Cybersecurity concern FireEye (FEYE) has been middling on the charts, after cooling off from a Dec. 23 bull gap that pushed shares to a six-year high of $25.53. The equity still boasts a 55.6% year-over-year lead, though, while the $19 mark seems to be serving as a floor for the shares. Plus, there is reason to believe the stock may soon break free from this sideways trading action to inch closer to its latest peak.
The security just pulled back to its 200-day moving average, after several months spent above this trendline. According to data from Schaeffer’s Senior Quantitative Analyst Rocky White, similar moves have occurred three other times over the past three years, with the equity enjoying a positive one-month return 67% of the time, averaging a 23.5% pop. A comparable move would put FEYE above the $25 for the first time since its December surge.
Analysts are mostly pessimistic towards FireEye stock, indicating the equity could be overdue for a round of upgrades. Of the 11 in question, six still call the security a tepid “hold” or worse. That bearish sentiment is echoed among short sellers. The 16.05 million shares sold short currently make up 6.9% of the stock’s available float.

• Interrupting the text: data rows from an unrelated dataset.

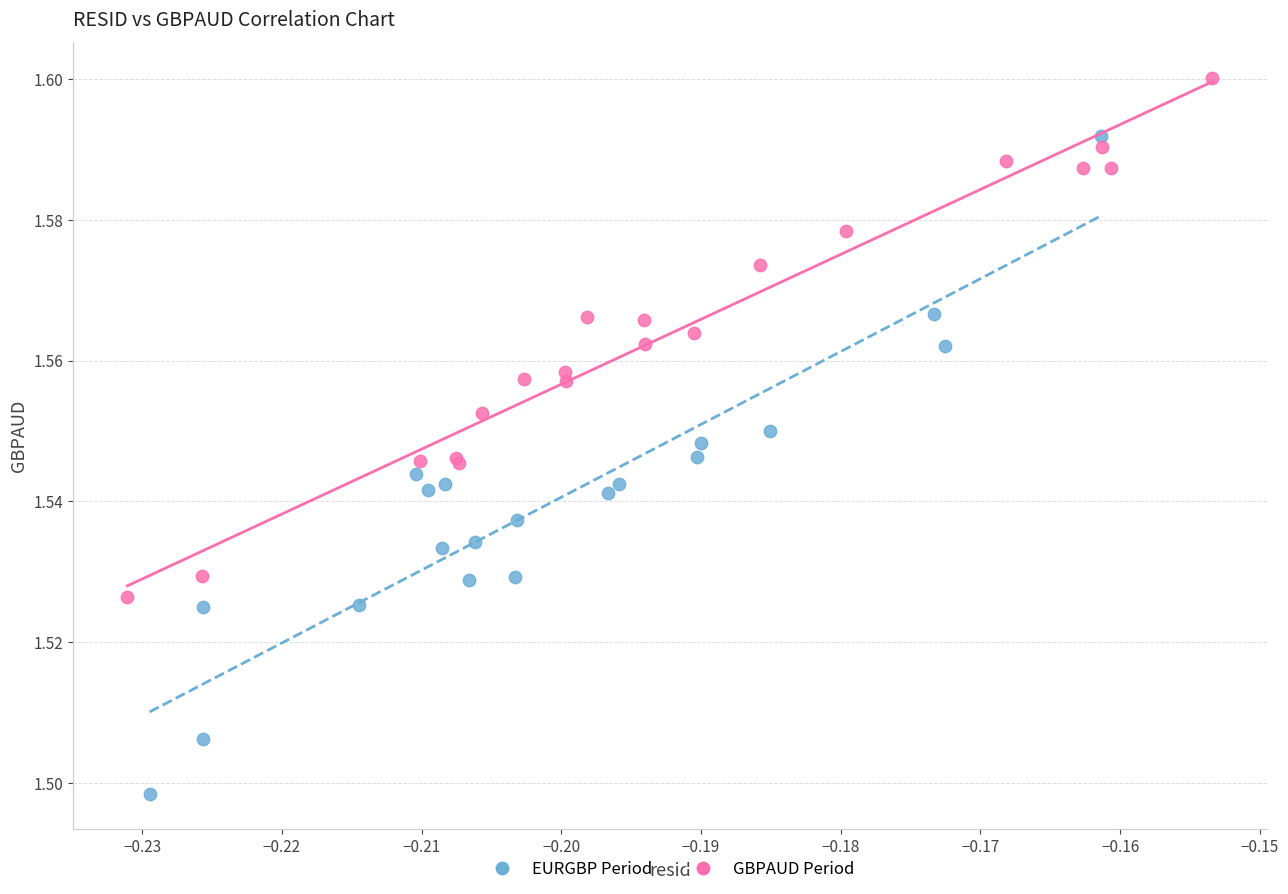

Which series has the widest spread of Y values?

EURGBP Period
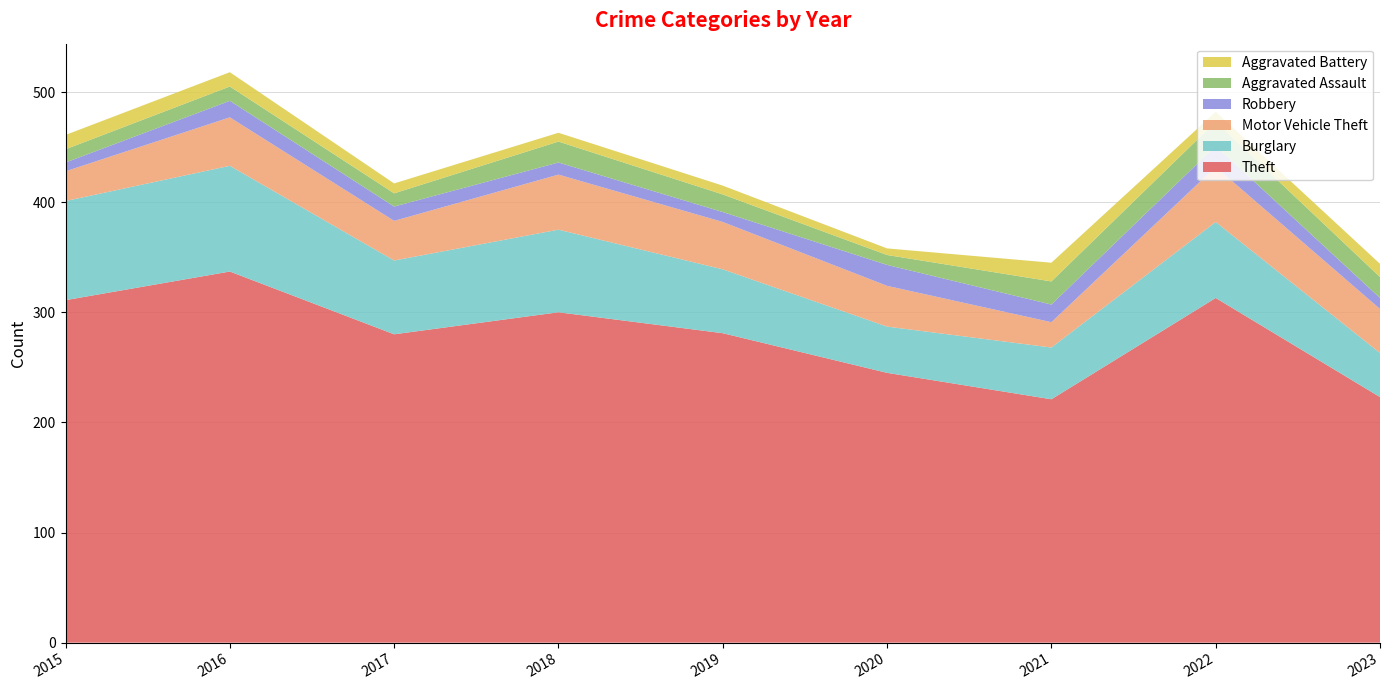

Reading right to left, transcribe all the data shown in this chart.

Theft: 223	313	221	245	281	300	280	337	311
Burglary: 40	69	47	42	58	75	67	96	90
Motor Vehicle Theft: 40	50	23	37	43	50	36	44	27
Robbery: 10	19	16	19	9	11	13	15	8
Aggravated Assault: 19	22	21	9	16	19	12	13	12
Aggravated Battery: 12	9	17	6	8	8	9	13	13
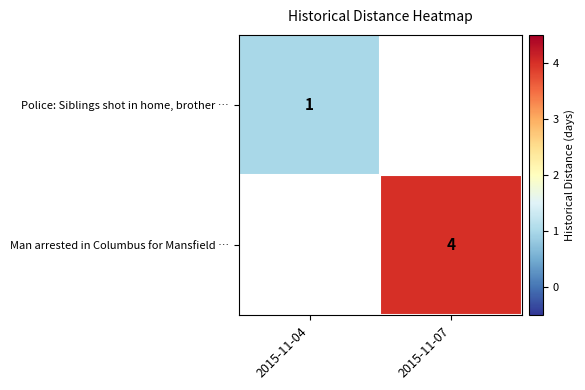

Rank the series by their average value, from lowest to highest.

Police: Siblings shot in home, brother …, Man arrested in Columbus for Mansfield …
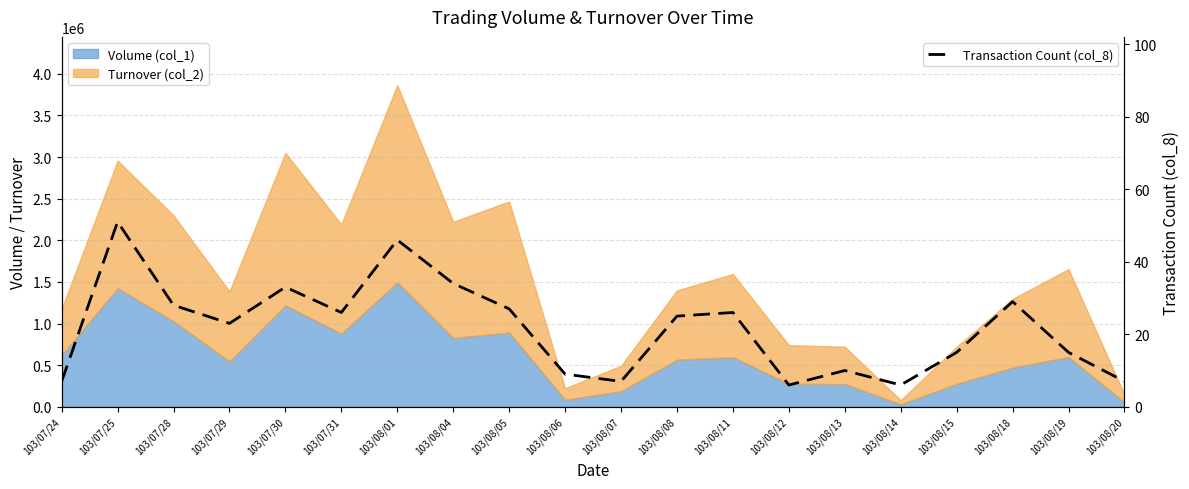

What is the difference between the maximum and second lowest values?

45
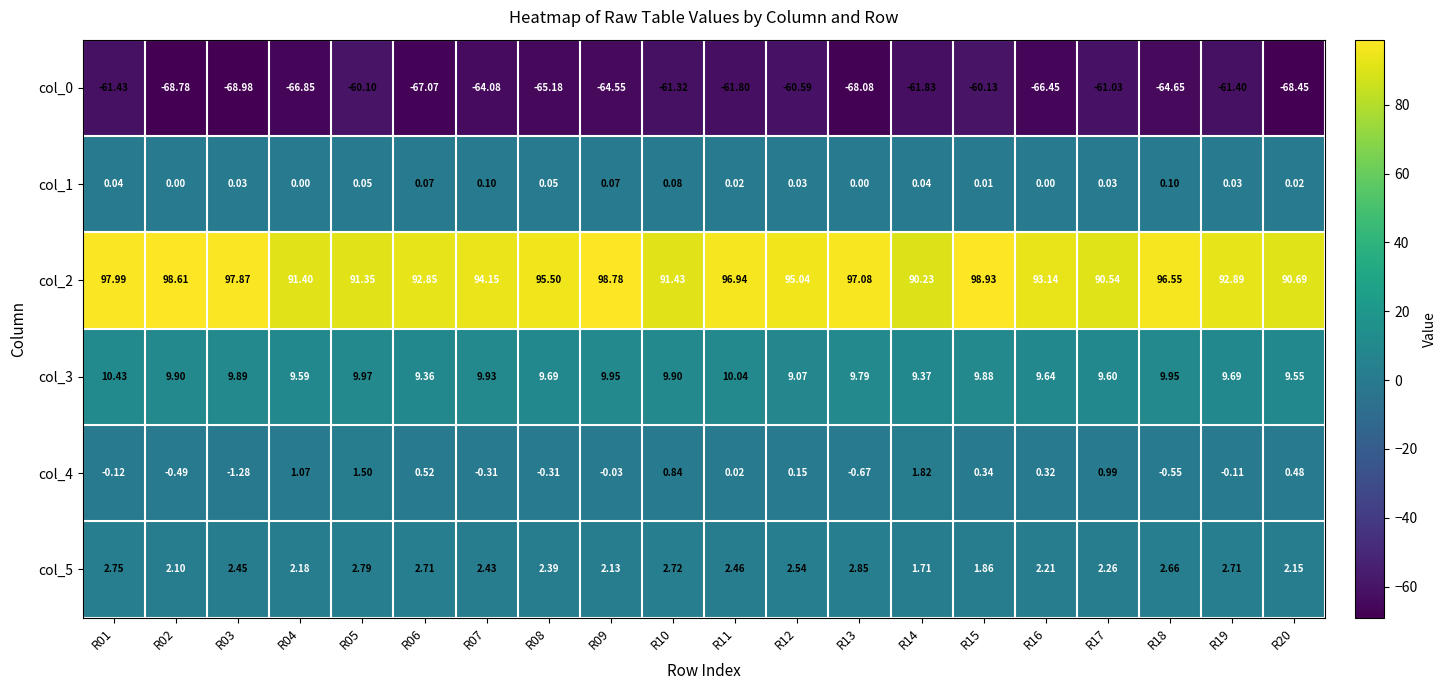

Is the value of col_3 at R01 greater than the value of col_4 at R14?

Yes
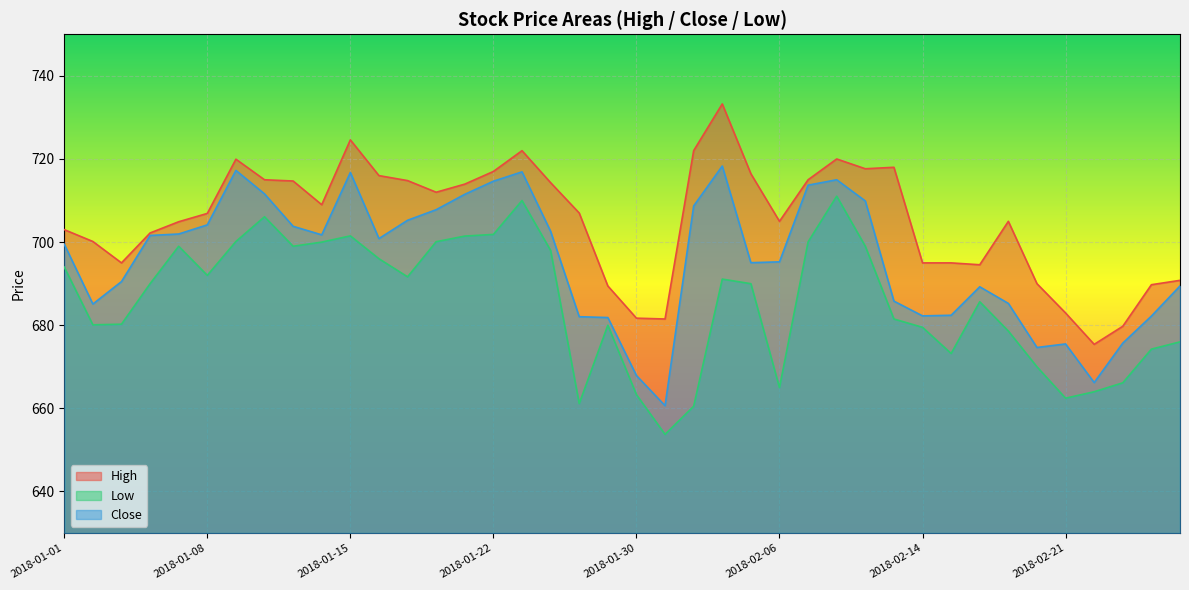

List the labels in order of Close value, smallest first.

2018-01-31, 2018-02-22, 2018-01-30, 2018-02-20, 2018-02-21, 2018-02-23, 2018-01-29, 2018-01-25, 2018-02-26, 2018-02-14, 2018-02-15, 2018-01-02, 2018-02-19, 2018-02-12, 2018-02-16, 2018-02-27, 2018-01-03, 2018-02-05, 2018-02-06, 2018-01-01, 2018-01-16, 2018-01-04, 2018-01-12, 2018-01-05, 2018-01-24, 2018-01-11, 2018-01-08, 2018-01-17, 2018-01-18, 2018-02-01, 2018-02-09, 2018-01-19, 2018-01-10, 2018-02-07, 2018-01-22, 2018-02-08, 2018-01-15, 2018-01-23, 2018-01-09, 2018-02-02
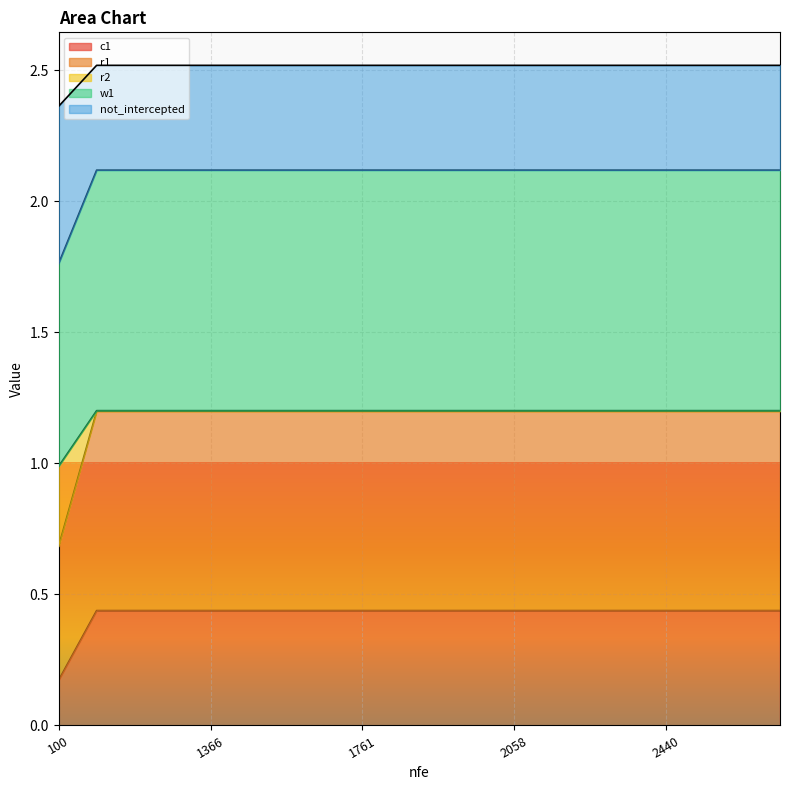

What is the sum of all c1 values?

8.5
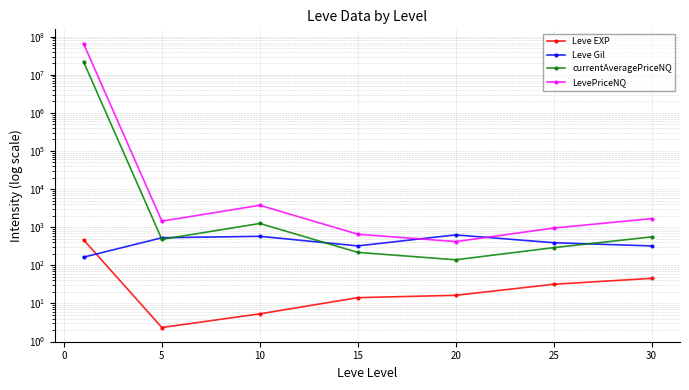

Is this an area chart (filled region under the line)?

No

The security could benefit from a shift in the options pits, too. This is per FEYE’s 10-day put/call volume ratio at the International Securities Exchange (ISE), Cboe Options Exchange (CBOE), and NASDAQ OMX PHLX (PHLX), which stands in the 84th percentile of its annual range. Echoing this is the stock’s Schaeffer’s put/call open interest ratio (SOIR), which sits higher than all readings from the past 12 months. In simpler terms, short-term options traders have rarely been more put-biased.